Learning multi-agent system dynamics has been extensively studied for various real-world applications, such as molecular dynamics in biology. Most of the existing models are built to learn single system dynamics from observed historical data and predict the future trajectory. In practice, however, we might observe multiple systems that are generated across different environments, which differ in latent exogenous factors such as temperature and gravity. One simple solution is to learn multiple environment-specific models, but it fails to exploit the potential commonalities among the dynamics across environments and offers poor prediction results where per-environment data is sparse or limited. Here, we present GG-ODE (Generalized Graph Ordinary Differential Equations), a machine learning framework for learning continuous multi-agent system dynamics across environments. Our model learns system dynamics using neural ordinary differential equations (ODE) parameterized by Graph Neural Networks (GNNs) to capture the continuous interaction among agents. We achieve the model generalization by assuming the dynamics across different environments are governed by common physics laws that can be captured via learning a shared ODE function. The distinct latent exogenous factors learned for each environment are incorporated into the ODE function to account for their differences. To improve model performance, we additionally design two regularization losses to (1) enforce the orthogonality between the learned initial states and exogenous factors via mutual information minimization; and (2) reduce the temporal variance of learned exogenous factors within the same system via contrastive learning. Experiments over various physical simulations show that our model can accurately predict system dynamics, especially in the long range, and can generalize well to new systems with few observations.

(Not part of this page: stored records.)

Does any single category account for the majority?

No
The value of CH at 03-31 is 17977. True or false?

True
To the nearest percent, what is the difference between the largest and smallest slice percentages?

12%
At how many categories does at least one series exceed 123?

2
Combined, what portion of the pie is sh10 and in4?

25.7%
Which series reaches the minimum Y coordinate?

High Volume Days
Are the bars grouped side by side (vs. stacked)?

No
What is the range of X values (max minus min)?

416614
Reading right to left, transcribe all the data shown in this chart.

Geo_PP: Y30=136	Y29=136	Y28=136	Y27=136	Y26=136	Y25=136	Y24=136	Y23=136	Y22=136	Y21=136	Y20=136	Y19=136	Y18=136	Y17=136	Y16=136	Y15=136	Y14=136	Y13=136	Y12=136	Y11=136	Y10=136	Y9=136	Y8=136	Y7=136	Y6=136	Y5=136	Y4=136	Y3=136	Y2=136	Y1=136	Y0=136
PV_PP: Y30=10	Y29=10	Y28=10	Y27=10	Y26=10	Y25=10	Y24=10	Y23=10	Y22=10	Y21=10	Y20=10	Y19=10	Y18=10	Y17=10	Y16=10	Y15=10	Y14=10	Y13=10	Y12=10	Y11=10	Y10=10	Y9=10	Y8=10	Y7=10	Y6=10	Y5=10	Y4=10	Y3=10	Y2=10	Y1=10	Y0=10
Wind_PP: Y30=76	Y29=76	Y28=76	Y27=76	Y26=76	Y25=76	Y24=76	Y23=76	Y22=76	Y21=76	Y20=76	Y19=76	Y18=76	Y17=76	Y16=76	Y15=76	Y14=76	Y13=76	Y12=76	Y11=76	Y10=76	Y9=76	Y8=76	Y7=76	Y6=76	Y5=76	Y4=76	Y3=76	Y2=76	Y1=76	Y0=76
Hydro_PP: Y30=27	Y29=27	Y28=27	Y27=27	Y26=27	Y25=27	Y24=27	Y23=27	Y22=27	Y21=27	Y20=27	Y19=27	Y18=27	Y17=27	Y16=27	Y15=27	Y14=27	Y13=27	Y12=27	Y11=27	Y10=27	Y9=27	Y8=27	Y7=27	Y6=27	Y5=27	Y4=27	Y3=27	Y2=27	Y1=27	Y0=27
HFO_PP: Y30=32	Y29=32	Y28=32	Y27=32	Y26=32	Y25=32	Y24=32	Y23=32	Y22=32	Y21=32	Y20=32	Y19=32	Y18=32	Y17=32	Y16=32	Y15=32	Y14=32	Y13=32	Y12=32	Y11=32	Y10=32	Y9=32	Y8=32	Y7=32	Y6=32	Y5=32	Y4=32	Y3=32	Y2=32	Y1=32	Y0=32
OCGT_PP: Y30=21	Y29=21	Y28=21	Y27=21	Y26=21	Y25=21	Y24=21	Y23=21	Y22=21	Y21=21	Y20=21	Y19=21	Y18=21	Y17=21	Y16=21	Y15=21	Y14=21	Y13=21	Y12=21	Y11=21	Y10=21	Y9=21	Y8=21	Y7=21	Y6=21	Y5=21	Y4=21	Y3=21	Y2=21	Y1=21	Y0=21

翻译：多智能体系统动力学学习已在诸多实际应用中得到广泛研究，例如生物学中的分子动力学。现有模型大多基于观测到的历史数据学习单一系统动力学并预测未来轨迹。然而在实际应用中，我们可能观测到不同环境下生成的多个系统，这些环境在温度、重力等潜在外源因素上存在差异。一种简单的解决方案是学习多个环境特异性模型，但这未能利用跨环境动力学中潜在的共性，且在每环境数据稀疏或有限的情况下预测效果不佳。本文提出GG-ODE（泛化图常微分方程），这是一个跨环境学习连续多智能体系统动力学的机器学习框架。该模型采用图神经网络参数化的神经常微分方程学习系统动力学，以捕捉智能体间的连续交互。通过假设不同环境下的动力学受共同物理定律支配，且该定律可通过学习共享的ODE函数捕获，我们实现了模型泛化。为每个环境学习的独特潜在外源因素被纳入ODE函数以解释环境差异。为提升模型性能，我们额外设计了两项正则化损失：（1）通过互信息最小化强制学习初始状态与外源因素的正交性；（2）通过对比学习降低同一系统内学习到的外源因素的时间方差。在多种物理模拟上的实验表明，本模型能准确预测系统动力学（尤其擅长长期预测），并能基于少量观测高效泛化至新系统。